TAX MAN COMETH

Senate’s GOP tax reform accused of destroying the incentive to work for startups

Joining an early-stage startup is risky: toiling for long hours at below market rates for a company that has a minuscule chance of hitting it big. To lure talented employees away from public companies and comfortable jobs, startup founders often have to dole out stock options. These options give early employees a chance to buy stock at an early (low) price in the hopes that the stock will gain value in the future. The options typically “vest,” or transfer ownership, over the course of years.

The US Senate’s Tax Cuts And Jobs Act bill in the Senate would tax those options as soon as they are transferred to the employee or founder. Today, options are taxed when they are exercised (or cashed out). The proposal unveiled last week calls for stock options to be taxed upon vesting, a crucial distinction.

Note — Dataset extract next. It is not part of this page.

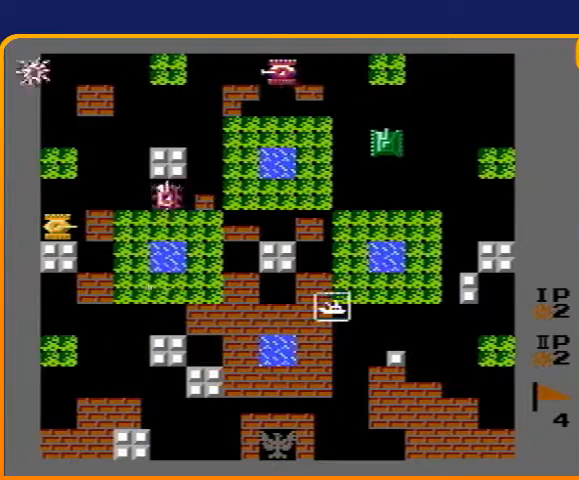
{"buttons": ["B", "DPAD_RIGHT"], "events": []}
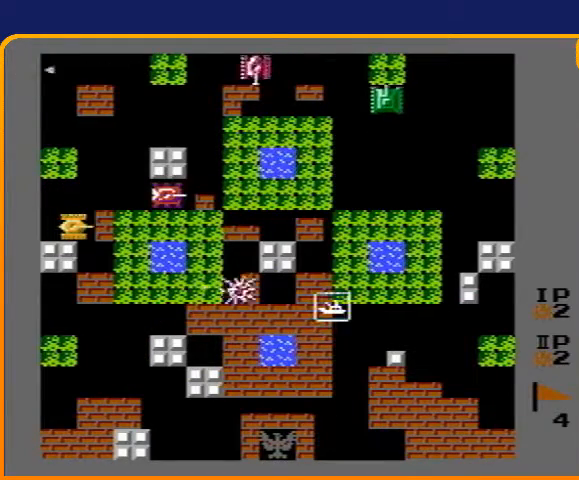
{"buttons": ["B", "DPAD_RIGHT"], "events": []}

Early employees or founders would have to pay taxes even if they don’t sell their stock. Since vesting typically occurs many years before a stock is sold (or even can be sold because startups restrict stock sales before a company goes public), that tax bill could be crushing. As one petition states, startup founders and employees would shoulder an enormous tax burden if their company was successful or not (despite receiving no income in many cases).

The idea landed like a bomb in the Silicon Valley community this week. One compensation lawyer called it the equivalent of taxing a “lottery ticket.” The National Venture Capital Association said in a statement the draft legislation “would cause great harm to the ecosystem,” urging that legislators “not raise taxes on investment in entrepreneurial activity.” Fred Wilson of Union Square Ventures said “taxing equity compensation upon vesting makes no sense,” while PayPal co-founder Max Levchin called the potential impact on Silicon Valley “devastating.”

Given the state of play with the legislation, anything is possible. The wording of the proposal has shifted as the Senate and House have drafted their own legislation with early House versions removing the requirement that all stock be taxed upon vesting. The House’s version taxes shareholders when shares are exercised through an IPO, acquisition or other liquidity event.